> Fragmento dado
* * * * * * * * *

El taller de Rocha y Cuñapirú fue visitado por la policía y su dueño detenido.
Cuando aflojó la actividad policial, “Faccia” salió en libertad y se embarcó para la Argentina.
La elección de Gatti había sido acertada. El Tano no tenía ni idea de las oportunidades políticas; no había logrado estructurar una ética como la que tenían otros integrantes del anarquismo extremo; no discernía sobre ideologías. Contaba con una rebeldía elemental que caía frecuentemente en la criminalidad común. Poseía un coraje primitivo que lo colocaba siempre en las grandes tensiones, en las sacudidas bruscas, en un permanente vivir en peligro.
Ese respirar persistente del aire brutal, lo hacía inigualable para una acción que reclamaba reflejos y determinación.
* * *
El azar condujo a Edgardo Gariboni, habitual chofer de Pardeiro, a cortejar a una joven vecina de Eugenio Roverano.
Este fortuito incidente facilitó los movimientos de los vindicadores de Miguel Arcángel.
Pero además tuvo otros efectos inmerecidos.
Para Seluja significó anudar su destino al luctuoso final del Comisario.
Para Gariboni fue la oportunidad de zafar de aquel momento ensangrentado el veinticuatro de febrero de 1932 en Pagola y Bulevar, pues los anarquistas previnieron a su novia para que no se presentara al trabajo por unos días.

* * * * * * * * *

> Datos mostrados

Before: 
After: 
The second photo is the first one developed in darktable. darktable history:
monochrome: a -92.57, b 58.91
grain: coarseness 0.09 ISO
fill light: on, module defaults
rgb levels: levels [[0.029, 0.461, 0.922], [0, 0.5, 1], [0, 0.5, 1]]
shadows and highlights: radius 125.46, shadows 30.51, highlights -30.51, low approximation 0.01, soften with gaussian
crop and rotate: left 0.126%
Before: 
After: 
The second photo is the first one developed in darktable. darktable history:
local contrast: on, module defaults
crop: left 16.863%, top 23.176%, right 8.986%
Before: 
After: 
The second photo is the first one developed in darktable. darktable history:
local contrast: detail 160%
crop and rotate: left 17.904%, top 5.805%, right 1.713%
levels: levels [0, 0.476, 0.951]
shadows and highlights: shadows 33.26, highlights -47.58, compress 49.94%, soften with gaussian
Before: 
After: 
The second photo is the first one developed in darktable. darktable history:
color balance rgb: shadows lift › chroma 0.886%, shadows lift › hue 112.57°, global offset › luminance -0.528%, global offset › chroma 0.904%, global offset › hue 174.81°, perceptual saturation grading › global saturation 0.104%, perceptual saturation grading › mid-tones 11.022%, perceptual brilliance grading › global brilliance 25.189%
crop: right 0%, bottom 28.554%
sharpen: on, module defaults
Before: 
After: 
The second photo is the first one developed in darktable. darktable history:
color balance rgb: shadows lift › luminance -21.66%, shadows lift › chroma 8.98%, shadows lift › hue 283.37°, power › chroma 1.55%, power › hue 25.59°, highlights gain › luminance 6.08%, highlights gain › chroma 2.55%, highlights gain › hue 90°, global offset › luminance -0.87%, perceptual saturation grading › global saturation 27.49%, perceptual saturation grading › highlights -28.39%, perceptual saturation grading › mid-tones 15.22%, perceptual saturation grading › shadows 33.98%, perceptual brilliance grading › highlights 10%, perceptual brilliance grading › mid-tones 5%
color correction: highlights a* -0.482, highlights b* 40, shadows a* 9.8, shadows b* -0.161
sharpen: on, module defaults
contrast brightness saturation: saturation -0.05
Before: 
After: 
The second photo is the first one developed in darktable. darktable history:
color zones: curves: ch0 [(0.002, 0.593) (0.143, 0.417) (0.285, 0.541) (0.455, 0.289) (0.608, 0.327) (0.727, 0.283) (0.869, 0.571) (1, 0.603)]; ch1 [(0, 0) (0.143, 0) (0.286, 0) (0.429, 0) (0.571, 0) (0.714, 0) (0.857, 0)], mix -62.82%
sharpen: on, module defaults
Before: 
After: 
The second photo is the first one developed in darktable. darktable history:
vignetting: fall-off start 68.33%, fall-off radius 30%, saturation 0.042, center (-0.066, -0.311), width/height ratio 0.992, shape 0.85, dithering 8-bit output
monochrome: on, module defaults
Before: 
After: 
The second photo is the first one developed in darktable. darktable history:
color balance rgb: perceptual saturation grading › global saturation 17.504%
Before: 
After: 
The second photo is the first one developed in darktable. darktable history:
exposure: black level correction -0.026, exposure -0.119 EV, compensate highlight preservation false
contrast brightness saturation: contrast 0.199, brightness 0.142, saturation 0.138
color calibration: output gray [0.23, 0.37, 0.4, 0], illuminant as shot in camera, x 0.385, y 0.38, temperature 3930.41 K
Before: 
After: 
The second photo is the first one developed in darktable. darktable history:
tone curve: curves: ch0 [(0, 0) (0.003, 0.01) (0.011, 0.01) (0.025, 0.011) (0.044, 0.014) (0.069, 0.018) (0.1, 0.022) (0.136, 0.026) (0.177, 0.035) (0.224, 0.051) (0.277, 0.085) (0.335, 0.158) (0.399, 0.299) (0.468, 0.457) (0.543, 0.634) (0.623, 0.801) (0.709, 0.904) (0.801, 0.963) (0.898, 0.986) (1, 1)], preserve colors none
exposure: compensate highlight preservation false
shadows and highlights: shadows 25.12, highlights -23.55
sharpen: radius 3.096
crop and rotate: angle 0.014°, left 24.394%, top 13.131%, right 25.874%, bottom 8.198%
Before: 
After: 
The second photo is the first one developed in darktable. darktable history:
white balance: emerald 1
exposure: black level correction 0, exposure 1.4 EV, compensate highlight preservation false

* * * * * * * * *

> Consignas
1. Transcribe literalmente la parte del fragmento sobre los anarquistas que se abre con las palabras que contienen "Este fortuito incidente" y se cierra con "final del Comisario.".
2. Según el fragmento sobre los anarquistas, ¿por qué había sido acertada la elección de Gatti? Explícalo en una a tres oraciones.
Los datos provienen de otra fuente.

> Soluciones por consigna
1.
Este fortuito incidente facilitó los movimientos de los vindicadores de Miguel Arcángel.
Pero además tuvo otros efectos inmerecidos.
Para Seluja significó anudar su destino al luctuoso final del Comisario.

2. El Tano tenía un coraje primitivo que lo ponía siempre en las grandes tensiones, en las sacudidas bruscas y en un permanente vivir en peligro. Ese respirar persistente del aire brutal lo hacía inigualable para una acción que reclamaba reflejos y determinación.